▸ Problem statement: The result should consist solely of the line containing "- KS measure" and the lines that follow it below, each reproduced exactly, the last line included.

▸ Material for this task:
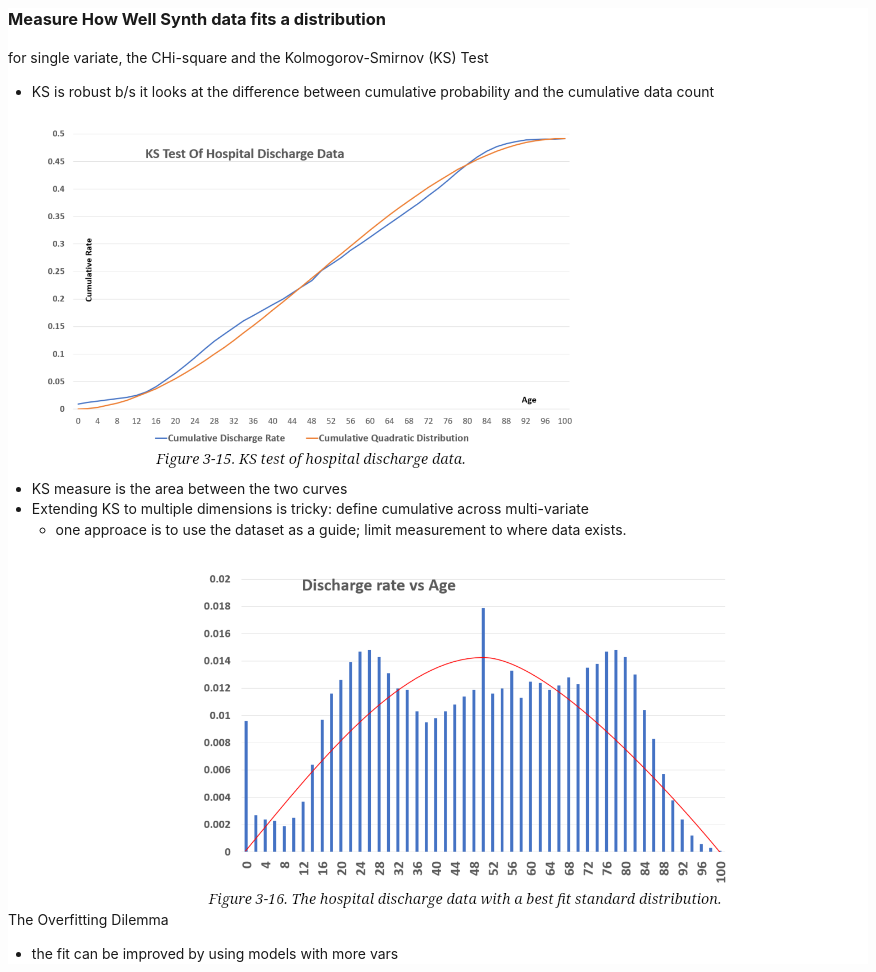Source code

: ### Measure How Well Synth data fits a distribution
for single variate, the CHi-square and the Kolmogorov-Smirnov (KS) Test
- KS is robust b/s it looks at the difference between cumulative probability and the cumulative data count
![alt text](image-19.png)
- KS measure is the area between the two curves
- Extending KS to multiple dimensions is tricky: define cumulative across multi-variate
    - one approace is to use the dataset as a guide; limit measurement to where data exists.

The Overfitting Dilemma
![alt text](image-20.png)

- the fit can be improved by using models with more vars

▸ The answer:
- KS measure is the area between the two curves
- Extending KS to multiple dimensions is tricky: define cumulative across multi-variate
    - one approace is to use the dataset as a guide; limit measurement to where data exists.

The Overfitting Dilemma
![alt text](image-20.png)

- the fit can be improved by using models with more vars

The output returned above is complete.